Start of Block

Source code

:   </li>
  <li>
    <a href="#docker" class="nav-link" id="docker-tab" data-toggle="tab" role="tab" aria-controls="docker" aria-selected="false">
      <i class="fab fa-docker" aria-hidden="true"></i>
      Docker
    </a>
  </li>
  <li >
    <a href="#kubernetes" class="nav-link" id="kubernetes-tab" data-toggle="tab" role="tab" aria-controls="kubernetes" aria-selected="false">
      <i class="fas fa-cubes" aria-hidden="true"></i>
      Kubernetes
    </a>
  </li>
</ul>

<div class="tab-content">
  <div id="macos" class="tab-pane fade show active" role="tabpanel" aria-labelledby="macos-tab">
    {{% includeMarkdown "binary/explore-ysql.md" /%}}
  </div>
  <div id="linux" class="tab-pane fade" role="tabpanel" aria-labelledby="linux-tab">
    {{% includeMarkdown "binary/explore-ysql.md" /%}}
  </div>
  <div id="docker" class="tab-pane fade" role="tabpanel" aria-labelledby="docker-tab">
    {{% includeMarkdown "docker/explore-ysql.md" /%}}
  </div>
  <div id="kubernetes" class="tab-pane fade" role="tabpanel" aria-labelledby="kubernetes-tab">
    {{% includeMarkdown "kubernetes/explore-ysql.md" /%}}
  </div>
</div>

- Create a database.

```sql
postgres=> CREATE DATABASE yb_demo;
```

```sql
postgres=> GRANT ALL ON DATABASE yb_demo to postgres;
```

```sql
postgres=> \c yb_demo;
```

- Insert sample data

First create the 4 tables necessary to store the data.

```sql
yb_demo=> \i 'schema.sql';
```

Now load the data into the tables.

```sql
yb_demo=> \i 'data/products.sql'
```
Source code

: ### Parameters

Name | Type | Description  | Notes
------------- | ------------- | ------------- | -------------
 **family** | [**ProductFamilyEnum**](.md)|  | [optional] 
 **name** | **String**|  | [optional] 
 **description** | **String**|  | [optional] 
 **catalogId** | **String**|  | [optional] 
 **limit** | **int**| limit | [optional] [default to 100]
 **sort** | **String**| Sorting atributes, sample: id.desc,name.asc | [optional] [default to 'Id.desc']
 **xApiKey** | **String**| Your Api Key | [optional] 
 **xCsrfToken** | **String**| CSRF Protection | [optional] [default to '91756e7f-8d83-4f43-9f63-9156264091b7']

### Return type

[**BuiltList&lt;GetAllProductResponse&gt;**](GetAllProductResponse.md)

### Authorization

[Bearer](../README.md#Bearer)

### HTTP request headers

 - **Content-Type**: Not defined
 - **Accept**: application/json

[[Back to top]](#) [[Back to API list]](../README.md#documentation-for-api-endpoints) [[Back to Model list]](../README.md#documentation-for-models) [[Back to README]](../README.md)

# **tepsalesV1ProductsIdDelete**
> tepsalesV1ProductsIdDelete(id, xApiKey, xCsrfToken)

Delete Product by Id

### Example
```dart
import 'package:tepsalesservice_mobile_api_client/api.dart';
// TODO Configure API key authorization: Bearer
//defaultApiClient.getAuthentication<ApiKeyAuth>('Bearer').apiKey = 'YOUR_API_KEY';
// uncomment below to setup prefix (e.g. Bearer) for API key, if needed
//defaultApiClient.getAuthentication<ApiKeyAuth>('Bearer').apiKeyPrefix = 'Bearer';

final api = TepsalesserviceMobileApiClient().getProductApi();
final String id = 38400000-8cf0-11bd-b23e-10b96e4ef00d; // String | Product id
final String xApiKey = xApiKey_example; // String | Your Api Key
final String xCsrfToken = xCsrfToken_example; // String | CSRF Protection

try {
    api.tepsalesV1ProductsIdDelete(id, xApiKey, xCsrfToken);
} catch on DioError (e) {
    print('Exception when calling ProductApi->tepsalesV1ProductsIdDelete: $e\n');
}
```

End of Block

WHAT TO PRODUCE: Without leaving anything out, output all of the data above exactly.

RESPONSE TO THIS EXERCISE:
Source code

:   </li>
  <li>
    <a href="#docker" class="nav-link" id="docker-tab" data-toggle="tab" role="tab" aria-controls="docker" aria-selected="false">
      <i class="fab fa-docker" aria-hidden="true"></i>
      Docker
    </a>
  </li>
  <li >
    <a href="#kubernetes" class="nav-link" id="kubernetes-tab" data-toggle="tab" role="tab" aria-controls="kubernetes" aria-selected="false">
      <i class="fas fa-cubes" aria-hidden="true"></i>
      Kubernetes
    </a>
  </li>
</ul>

<div class="tab-content">
  <div id="macos" class="tab-pane fade show active" role="tabpanel" aria-labelledby="macos-tab">
    {{% includeMarkdown "binary/explore-ysql.md" /%}}
  </div>
  <div id="linux" class="tab-pane fade" role="tabpanel" aria-labelledby="linux-tab">
    {{% includeMarkdown "binary/explore-ysql.md" /%}}
  </div>
  <div id="docker" class="tab-pane fade" role="tabpanel" aria-labelledby="docker-tab">
    {{% includeMarkdown "docker/explore-ysql.md" /%}}
  </div>
  <div id="kubernetes" class="tab-pane fade" role="tabpanel" aria-labelledby="kubernetes-tab">
    {{% includeMarkdown "kubernetes/explore-ysql.md" /%}}
  </div>
</div>

- Create a database.

```sql
postgres=> CREATE DATABASE yb_demo;
```

```sql
postgres=> GRANT ALL ON DATABASE yb_demo to postgres;
```

```sql
postgres=> \c yb_demo;
```

- Insert sample data

First create the 4 tables necessary to store the data.

```sql
yb_demo=> \i 'schema.sql';
```

Now load the data into the tables.

```sql
yb_demo=> \i 'data/products.sql'
```
Source code

: ### Parameters

Name | Type | Description  | Notes
------------- | ------------- | ------------- | -------------
 **family** | [**ProductFamilyEnum**](.md)|  | [optional] 
 **name** | **String**|  | [optional] 
 **description** | **String**|  | [optional] 
 **catalogId** | **String**|  | [optional] 
 **limit** | **int**| limit | [optional] [default to 100]
 **sort** | **String**| Sorting atributes, sample: id.desc,name.asc | [optional] [default to 'Id.desc']
 **xApiKey** | **String**| Your Api Key | [optional] 
 **xCsrfToken** | **String**| CSRF Protection | [optional] [default to '91756e7f-8d83-4f43-9f63-9156264091b7']

### Return type

[**BuiltList&lt;GetAllProductResponse&gt;**](GetAllProductResponse.md)

### Authorization

[Bearer](../README.md#Bearer)

### HTTP request headers

 - **Content-Type**: Not defined
 - **Accept**: application/json

[[Back to top]](#) [[Back to API list]](../README.md#documentation-for-api-endpoints) [[Back to Model list]](../README.md#documentation-for-models) [[Back to README]](../README.md)

# **tepsalesV1ProductsIdDelete**
> tepsalesV1ProductsIdDelete(id, xApiKey, xCsrfToken)

Delete Product by Id

### Example
```dart
import 'package:tepsalesservice_mobile_api_client/api.dart';
// TODO Configure API key authorization: Bearer
//defaultApiClient.getAuthentication<ApiKeyAuth>('Bearer').apiKey = 'YOUR_API_KEY';
// uncomment below to setup prefix (e.g. Bearer) for API key, if needed
//defaultApiClient.getAuthentication<ApiKeyAuth>('Bearer').apiKeyPrefix = 'Bearer';

final api = TepsalesserviceMobileApiClient().getProductApi();
final String id = 38400000-8cf0-11bd-b23e-10b96e4ef00d; // String | Product id
final String xApiKey = xApiKey_example; // String | Your Api Key
final String xCsrfToken = xCsrfToken_example; // String | CSRF Protection

try {
    api.tepsalesV1ProductsIdDelete(id, xApiKey, xCsrfToken);
} catch on DioError (e) {
    print('Exception when calling ProductApi->tepsalesV1ProductsIdDelete: $e\n');
}
```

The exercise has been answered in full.